Typically, treatment for hormonally-driven breast cancer is endocrine therapy such as aromatase inhibition (AI) with a CDK4/6 inhibitor in the first line. Then there are different options in second line, but it is dependent on if the patient has a mutation, for example ESR1. After the patient progresses on endocrine therapy, ADCs can be considered as a replacement for chemotherapy that would have been used at this point.

TRANSCRIPTION:

0:10 | What's unique about the ADCs is that they aren't specific just to 1 type of breast cancer. We typically think about breast cancer as 3 types: HER2 positive, hormonally driven, and triple negative. For our ADCs, particularly trastuzumab deruxtecan and sacituzumab govitecan have indications in what we would consider hormonally driven as well as triple-negative breast cancer. I think that's really unique.

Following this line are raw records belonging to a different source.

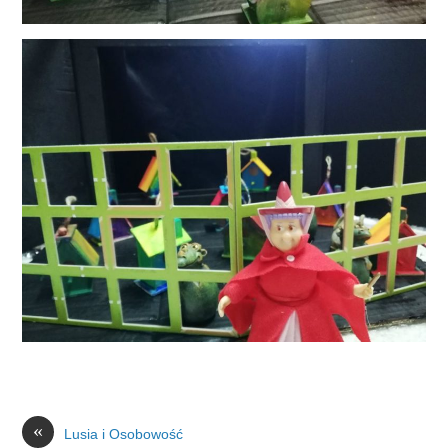
«
Lusia i Osobowość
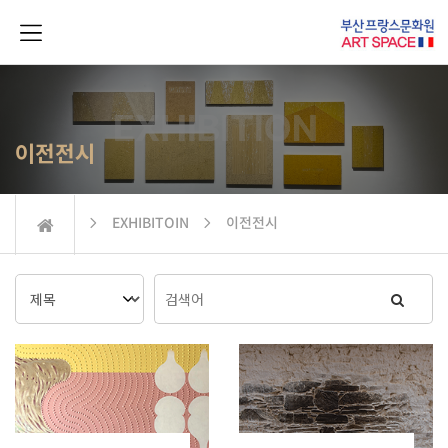
이전전시
 EXHIBITOIN  이전전시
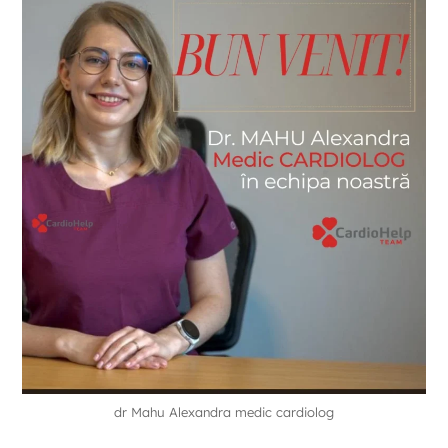
dr Mahu Alexandra medic cardiolog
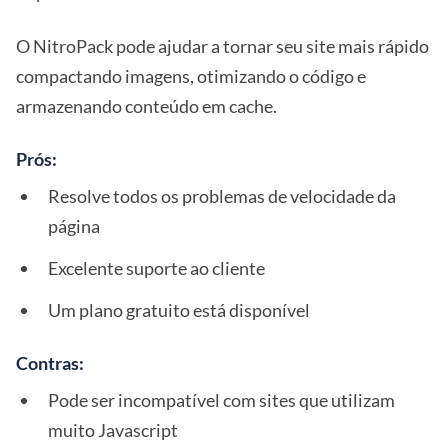
O NitroPack pode ajudar a tornar seu site mais rápido
compactando imagens, otimizando o código e
armazenando conteúdo em cache.
Prós:
Resolve todos os problemas de velocidade da
página
Excelente suporte ao cliente
Um plano gratuito está disponível
Contras:
Pode ser incompatível com sites que utilizam
muito Javascript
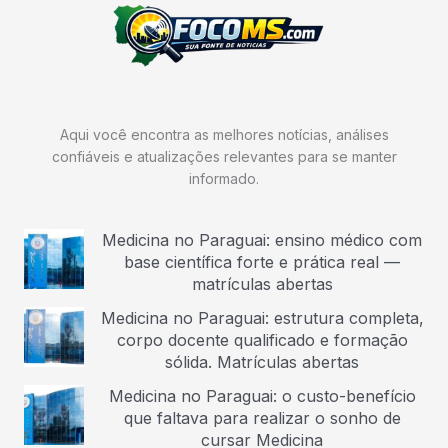
Aqui você encontra as melhores notícias, análises
confiáveis e atualizações relevantes para se manter
informado.
Medicina no Paraguai: ensino médico com
base científica forte e prática real —
matrículas abertas
Medicina no Paraguai: estrutura completa,
corpo docente qualificado e formação
sólida. Matrículas abertas
Medicina no Paraguai: o custo-benefício
que faltava para realizar o sonho de
cursar Medicina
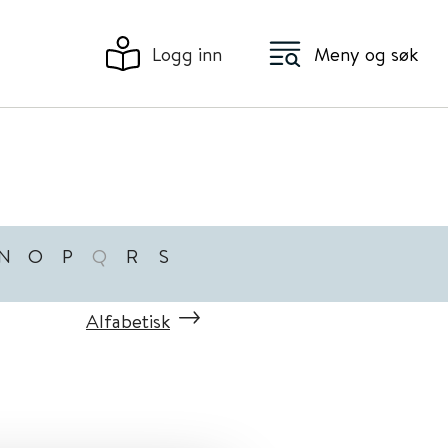
Logg inn
Meny og søk
N
O
P
Q
R
S
Alfabetisk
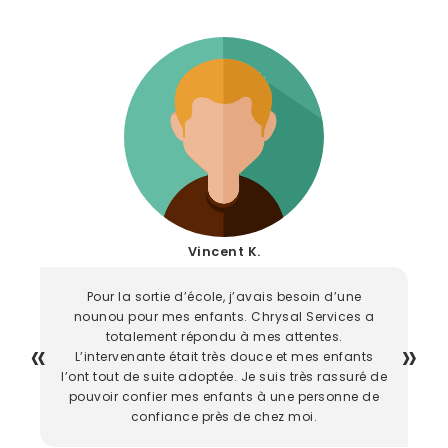
Vincent K.
Pour la sortie d’école, j’avais besoin d’une
nounou pour mes enfants. Chrysal Services a
totalement répondu à mes attentes.
L’intervenante était très douce et mes enfants
l’ont tout de suite adoptée. Je suis très rassuré de
pouvoir confier mes enfants à une personne de
confiance près de chez moi.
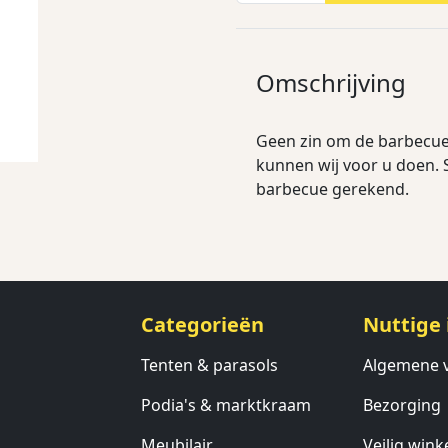
Omschrijving
Geen zin om de barbecue
kunnen wij voor u doen.
barbecue gerekend.
Categorieën
Nuttige 
Tenten & parasols
Algemene 
Podia's & marktkraam
Bezorging
Meubilair
Veilig wink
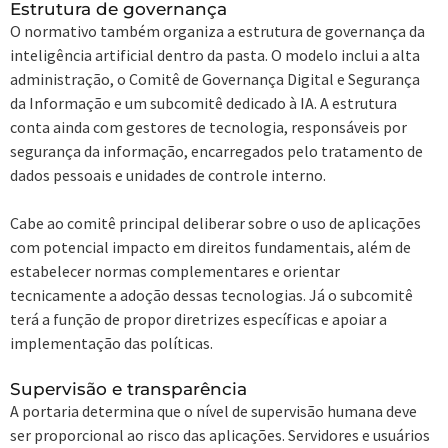
Estrutura de governança
O normativo também organiza a estrutura de governança da
inteligência artificial dentro da pasta. O modelo inclui a alta
administração, o Comitê de Governança Digital e Segurança
da Informação e um subcomitê dedicado à IA. A estrutura
conta ainda com gestores de tecnologia, responsáveis por
segurança da informação, encarregados pelo tratamento de
dados pessoais e unidades de controle interno.
Cabe ao comitê principal deliberar sobre o uso de aplicações
com potencial impacto em direitos fundamentais, além de
estabelecer normas complementares e orientar
tecnicamente a adoção dessas tecnologias. Já o subcomitê
terá a função de propor diretrizes específicas e apoiar a
implementação das políticas.
Supervisão e transparência
A portaria determina que o nível de supervisão humana deve
ser proporcional ao risco das aplicações. Servidores e usuários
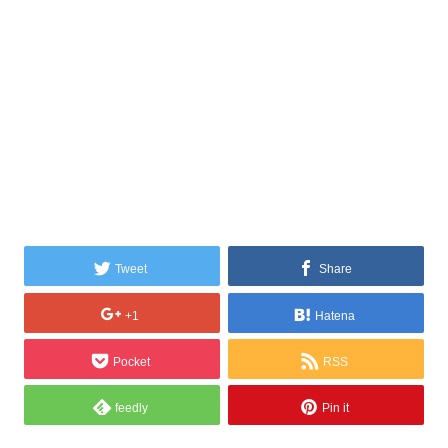
Tweet
Share
+1
Hatena
Pocket
RSS
feedly
Pin it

0:39 | For our patients who are hormonally driven, we typically exhaust our endocrine therapies. So, the first-line standard is an AI with CDK4/6. Second line, maybe fulvestrant [combination], PI3 or mTOR, AKT inhibitor, or maybe something like elacestrant if they have an ESR1 mutation. And then they continue to get endocrine therapy until their tumor shows us that it's no longer sensitive to endocrine blockade. Then when we start thinking about chemotherapy, that's where ADCs come in. So, it's important to make sure that we file ADCs as a chemotherapy substitute. It's not just, quote, a second-line or third-line therapy, especially when we're talking about patients with hormonally driven breast cancer, because their endocrine therapies come first.